Anyway, after talking things over with Kevin and explaining my thoughts on the matter, he expressed his unfailing support for whichever path I choose. We came to the conclusion that as long as I paid off my car and other large bills, I could quit my job and concentrate on the writing biz for awhile. While most people would jump at the opportunity of being taken care of, independent Michelle has a small problem with that. I can’t rely on other people to take care of me financially, when I am quite capable of taking care of myself. Besides, the little voice inside of me which fears failure started screaming in my head that it would be a waste of his time and money if I found out I couldn’t write after all. I am a harsh critic on myself, but I think I can write in a semi-entertaining fashion.

Two paragraphs later, I get to my point. Kevin introduced me to an amazing site where I could get some practice with writing and get paid. The site is www.rentacoder.com, and it has been an amazing ride for me. I joined the site at the end of December 2008, and received my first payment today, $220.00. Not to shabby if you ask me. I have completed 9 projects, and am currently working on two more. What sort of projects have I done? Here is a short list of my completed projects:
-Ghostwriting an 11 page article on the past seasons of “24”

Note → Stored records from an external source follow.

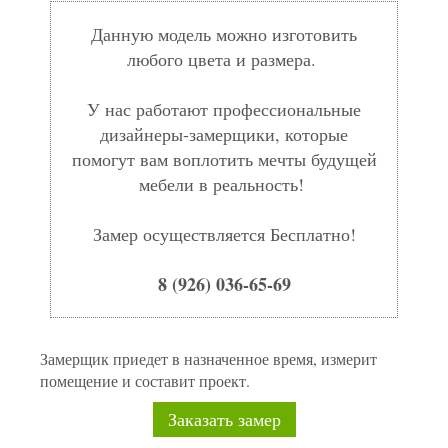
Данную модель можно изготовить
любого цвета и размера.
У нас работают профессиональные
дизайнеры-замерщики, которые
помогут вам воплотить мечты будущей
мебели в реальность!
Замер осуществляется Бесплатно!
8 (926) 036-65-69
Замерщик приедет в назначенное время, измерит
помещение и составит проект.
Заказать замер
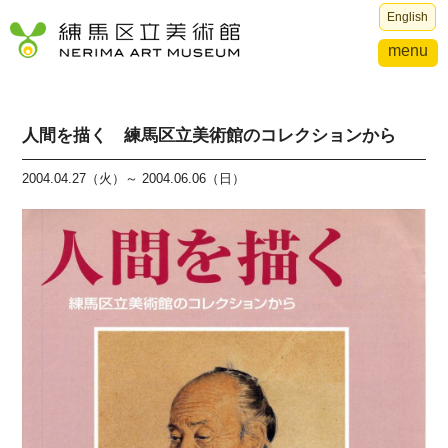
English
menu
人間を描く 練馬区立美術館のコレクションから
2004.04.27（火）～ 2004.06.06（日）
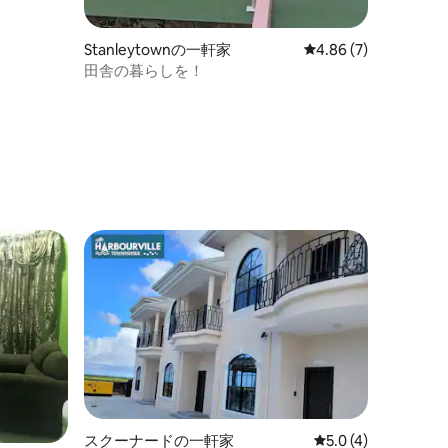
Stanleytownの一軒家
レビュー7件、5つ星中
4.86 (7)
田舎の暮らしを！
スクーナードの一軒家
レビュー4件、5つ星
5.0 (4)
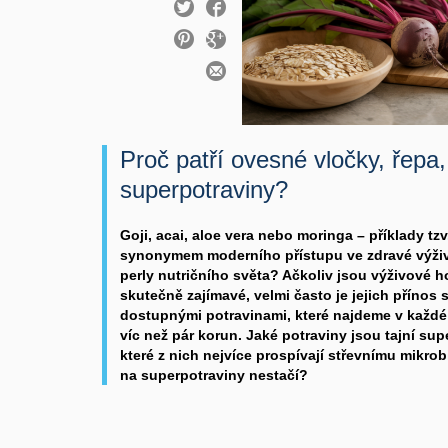
Proč patří ovesné vločky, řepa,
superpotraviny?
Goji, acai, aloe vera nebo moringa – příklady tzv
synonymem moderního přístupu ve zdravé výživ
perly nutričního světa? Ačkoliv jsou výživové 
skutečně zajímavé, velmi často je jejich přínos
dostupnými potravinami, které najdeme v každé 
víc než pár korun. Jaké potraviny jsou tajní su
které z nich nejvíce prospívají střevnímu mikro
na superpotraviny nestačí?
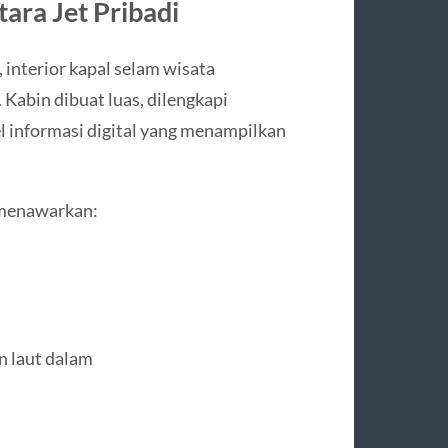
ara Jet Pribadi
 interior kapal selam wisata
Kabin dibuat luas, dilengkapi
l informasi digital yang menampilkan
 menawarkan:
n laut dalam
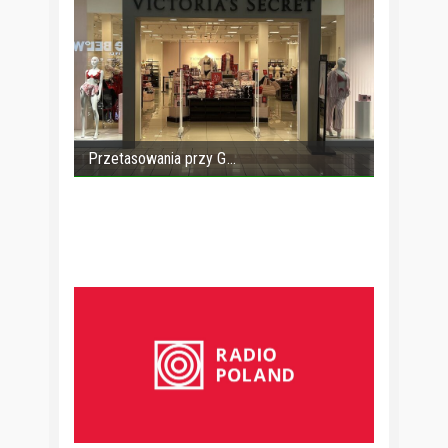
Przetasowania przy G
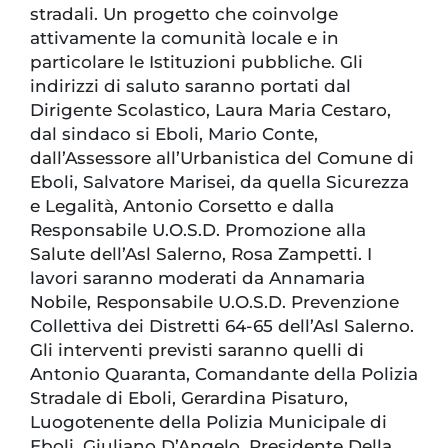
stradali. Un progetto che coinvolge
attivamente la comunità locale e in
particolare le Istituzioni pubbliche. Gli
indirizzi di saluto saranno portati dal
Dirigente Scolastico, Laura Maria Cestaro,
dal sindaco si Eboli, Mario Conte,
dall’Assessore all’Urbanistica del Comune di
Eboli, Salvatore Marisei, da quella Sicurezza
e Legalità, Antonio Corsetto e dalla
Responsabile U.O.S.D. Promozione alla
Salute dell’Asl Salerno, Rosa Zampetti. I
lavori saranno moderati da Annamaria
Nobile, Responsabile U.O.S.D. Prevenzione
Collettiva dei Distretti 64-65 dell’Asl Salerno.
Gli interventi previsti saranno quelli di
Antonio Quaranta, Comandante della Polizia
Stradale di Eboli, Gerardina Pisaturo,
Luogotenente della Polizia Municipale di
Eboli, Giuliano D’Angelo, Presidente Della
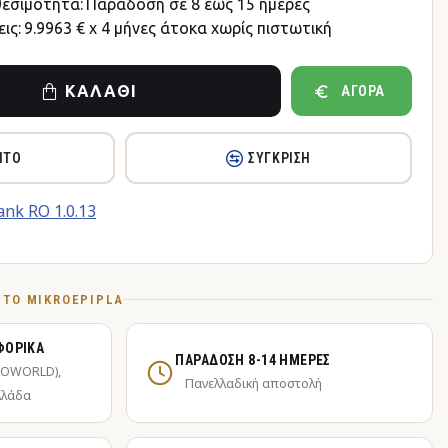
θεσιμότητα:
Παράδοση σε 8 έως 15 ημέρες
ις:
9.9963 € x 4 μήνες άτοκα χωρίς πιστωτική
ΚΑΛΆΘΙ
ΑΓΟΡΆ
ΗΤΌ
ΣΎΓΚΡΙΣΗ
Ό ΤΟ MIKROEPIPLA
ΦΟΡΙΚΆ
ΠΑΡΆΔΟΣΗ 8-14 ΗΜΈΡΕΣ
KOWORLD),
Πανελλαδική αποστολή
λλάδα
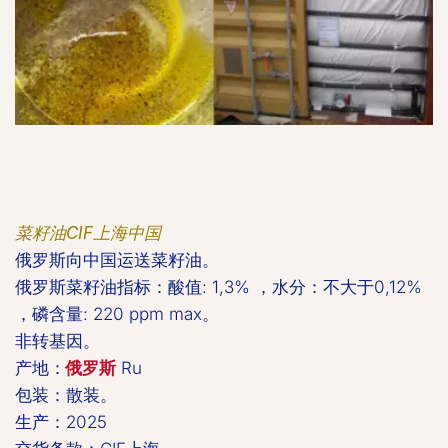
菜籽油CIF上海中国
俄罗斯向中国运送菜籽油。  

俄罗斯菜籽油指标：酸值: 1,3% ，水分：不大于0,12% 
，磷含量: 220 ppm max。
非转基因。  
产地：
俄罗斯
 Ru  
包装：散装。  
生产：2025  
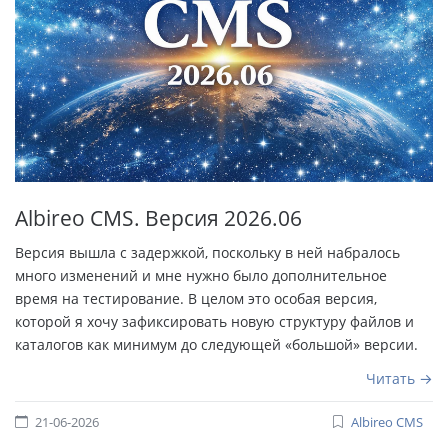
Albireo CMS. Версия 2026.06
Версия вышла с задержкой, поскольку в ней набралось
много изменений и мне нужно было дополнительное
время на тестирование. В целом это особая версия,
которой я хочу зафиксировать новую структуру файлов и
каталогов как минимум до следующей «большой» версии.
Читать
21-06-2026
Albireo CMS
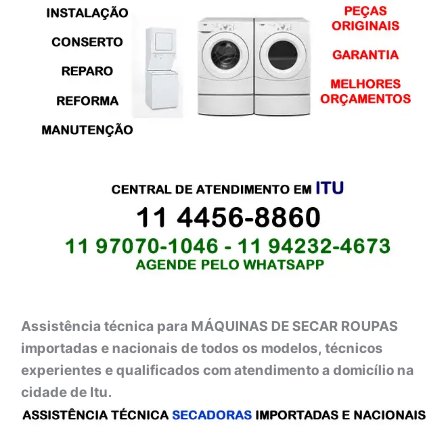
Assistência técnica para MÁQUINAS DE SECAR ROUPAS
importadas e nacionais de todos os modelos, técnicos
experientes e qualificados com atendimento a domicílio na
cidade de Itu.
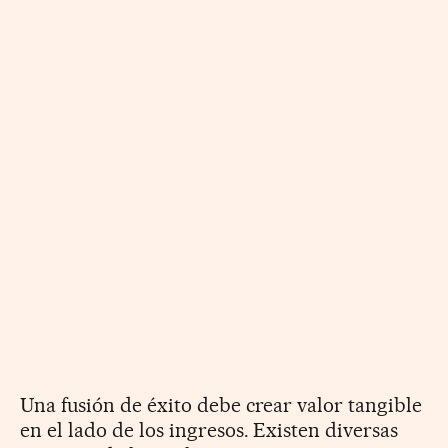
Una fusión de éxito debe crear valor tangible
en el lado de los ingresos. Existen diversas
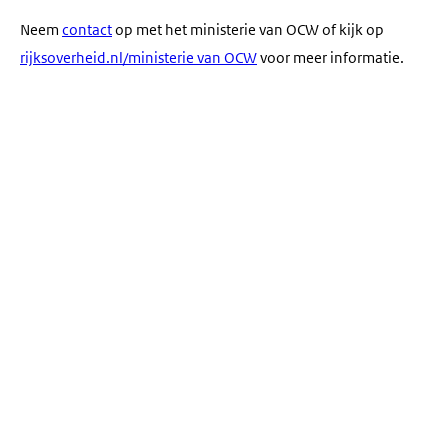
Neem
contact
op met het ministerie van OCW of kijk op
rijksoverheid.nl/ministerie van OCW
voor meer informatie.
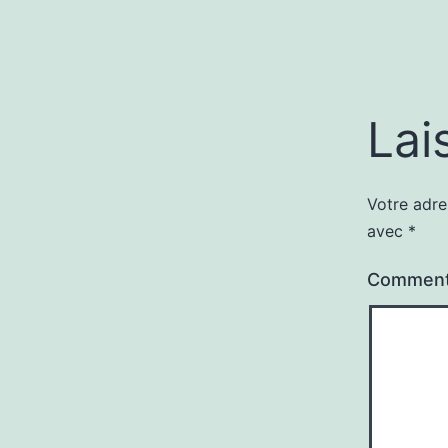
Lai
Votre adre
avec
*
Comment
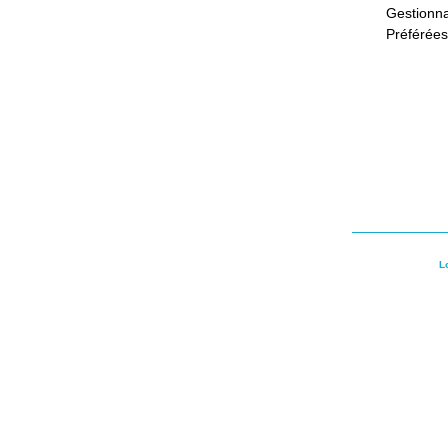
Gestio
Préférées
L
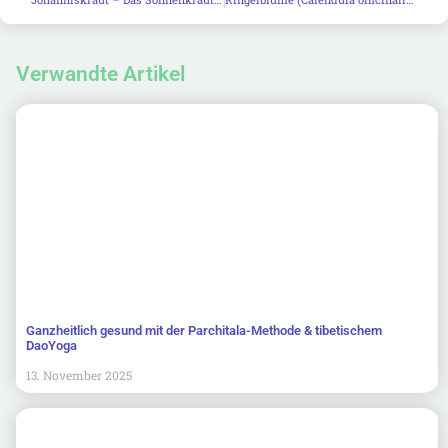
Verwandte Artikel
Ganzheitlich gesund mit der Parchitala-Methode & tibetischem
DaoYoga
13. November 2025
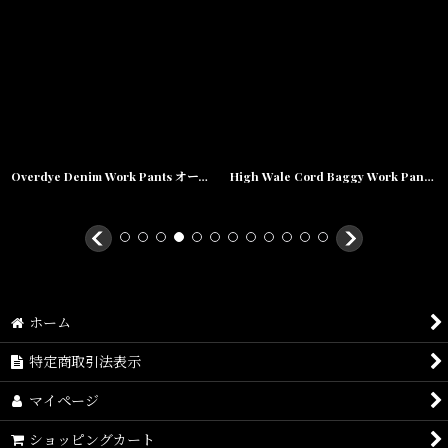
Overdye Denim Work Pants オーバーダイ カラー デニム ワーク パンツ Alpine Green グリーン
High Wale Cord Baggy Work Pants コーデュロイ バギー ワーク パンツ Navy
ホーム
特定商取引法表示
マイページ
ショッピングカート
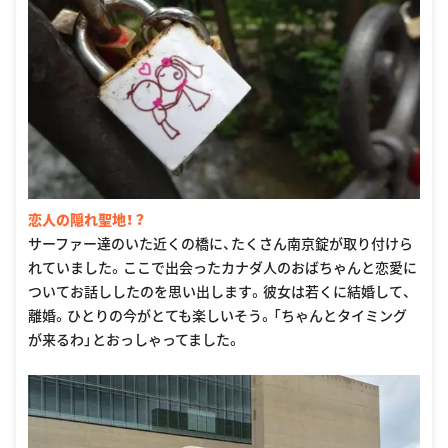
恋人の隠れ聖地！？
サーファー達のいた近くの橋に、たくさん南京錠が取り付けら
れていました。ここで出会ったカナダ人のおばちゃんと恋愛に
ついてお話ししたのを思い出します。彼女は若くに結婚して、
離婚。ひとりの今がとても楽しいそう。「ちゃんとタイミング
が来るわ」とおっしゃってました。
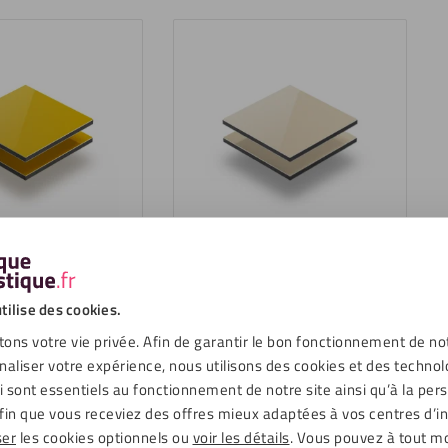
mposite aluminium
Panneau composite aluminium
RAL 1023
3mm ivoire RAL 1015
18,44
€
TC
TTC
tilise des cookies.
ons votre vie privée. Afin de garantir le bon fonctionnement de no
naliser votre expérience, nous utilisons des cookies et des technol
ui sont essentiels au fonctionnement de notre site ainsi qu’à la per
fin que vous receviez des offres mieux adaptées à vos centres d’in
ser
les cookies optionnels ou
voir les détails
. Vous pouvez à tout 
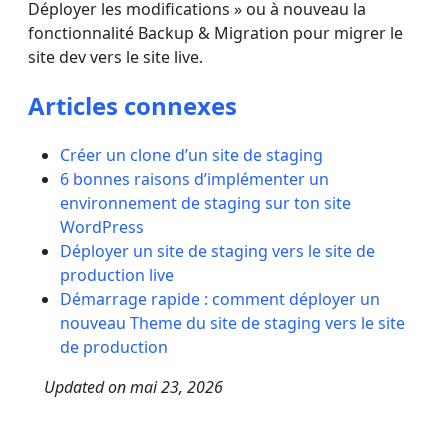
Déployer les modifications » ou à nouveau la
fonctionnalité Backup & Migration pour migrer le
site dev vers le site live.
Articles connexes
Créer un clone d’un site de staging
6 bonnes raisons d’implémenter un
environnement de staging sur ton site
WordPress
Déployer un site de staging vers le site de
production live
Démarrage rapide : comment déployer un
nouveau Theme du site de staging vers le site
de production
Updated on
mai 23, 2026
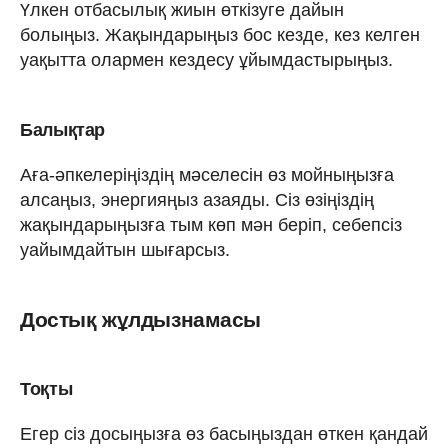
Үлкен отбасылық жиын өткізуге дайын
болыңыз. Жақындарыңыз бос кезде, кез келген
уақытта олармен кездесу ұйымдастырыңыз.
Балықтар
Аға-әпкелеріңіздің мәселесін өз мойныңызға
алсаңыз, энергияңыз азаяды. Сіз өзіңіздің
жақындарыңызға тым көп мән беріп, себепсіз
уайымдайтын шығарсыз.
Достық жұлдызнамасы
Тоқты
Егер сіз досыңызға өз басыңыздан өткен қандай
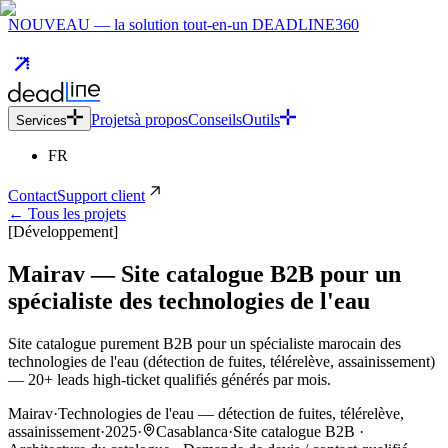
NOUVEAU — la solution tout-en-un DEADLINE360
Projets
à propos
Conseils
Outils
Services
FR
Contact
Support client
← Tous les projets
[Développement]
Mairav — Site catalogue B2B pour un
spécialiste des technologies de l'eau
Site catalogue purement B2B pour un spécialiste marocain des
technologies de l'eau (détection de fuites, télérelève, assainissement)
— 20+ leads high-ticket qualifiés générés par mois.
Mairav
·
Technologies de l'eau — détection de fuites, télérelève,
assainissement
·
2025
·
Casablanca
·
Site catalogue B2B ·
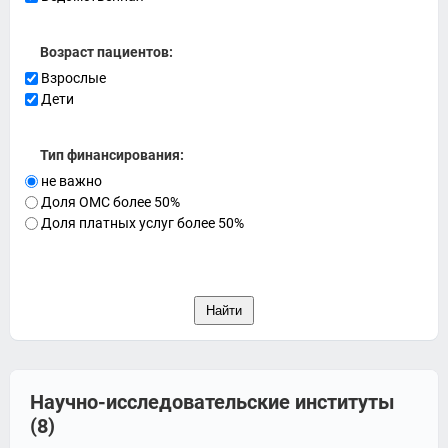
Возраст пациентов:
Взрослые
Дети
Тип финансирования:
не важно
Доля ОМС более 50%
Доля платных услуг более 50%
Научно-исследовательские институты
(8)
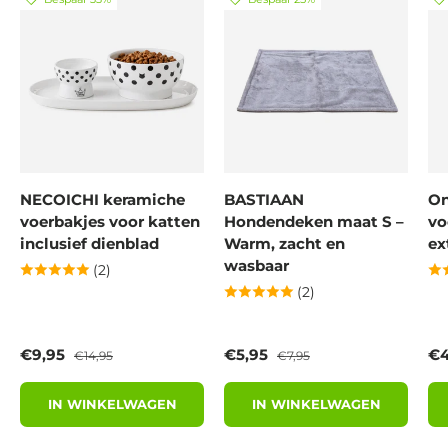
NECOICHI keramiche
BASTIAAN
On
voerbakjes voor katten
Hondendeken maat S –
vo
inclusief dienblad
Warm, zacht en
ex
wasbaar
(2)
(2)
Verkoopprijs
Reguliere prijs
Verkoopprijs
Reguliere prijs
Ve
€9,95
€5,95
€4
€14,95
€7,95
IN WINKELWAGEN
IN WINKELWAGEN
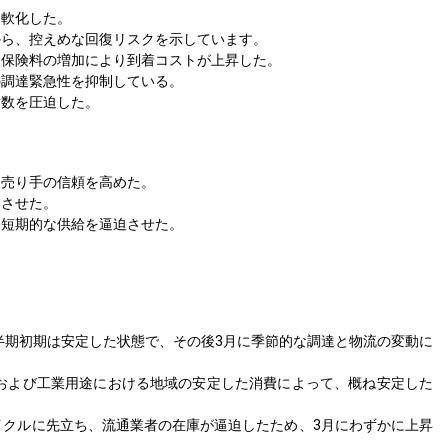
、軟化した。
から、控えめな回復リスクを示しています。
送保険料の増加により到着コストが上昇した。
の調達緊急性を抑制している。
指数を圧迫した。
と売り手の信頼を高めた。
騰させた。
、短期的な供給を逼迫させた。
半期初期は安定した状態で、その後3月に季節的な調達と物流の変動に
および工業用途における地域の安定した消費によって、概ね安定した
クルに先立ち、流通業者の在庫が逼迫したため、3月にわずかに上昇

-Wrote 6 short reviews on various Facebook applications
-Ghostwriting 15 articles on Astrology signs and compatibility
-Wrote a short review on an Itunes application
-Read a book and posted a review on Amazon
-Created a database for a cruise line
-Created a database for a website, stating hits and financials
-Posted a real estate listing to Craigslist
-Edited two articles regarding a company’s software program

Fairly simple projects, some requiring more work than others. I’m excited for the opportunities this will lead too. As I gain more experience with my writing, I am able to build a stronger portfolio and charge a higher rate for my projects. I am waiting for the day I turn my writing into a full blown career. At this time, I am polishing up my writing skills and getting in as much practice as I can. I hope to leave my job soon and spend my days as a writer. I look forward to all the adventures this will lead to, and all the future blogs I will force myself to write.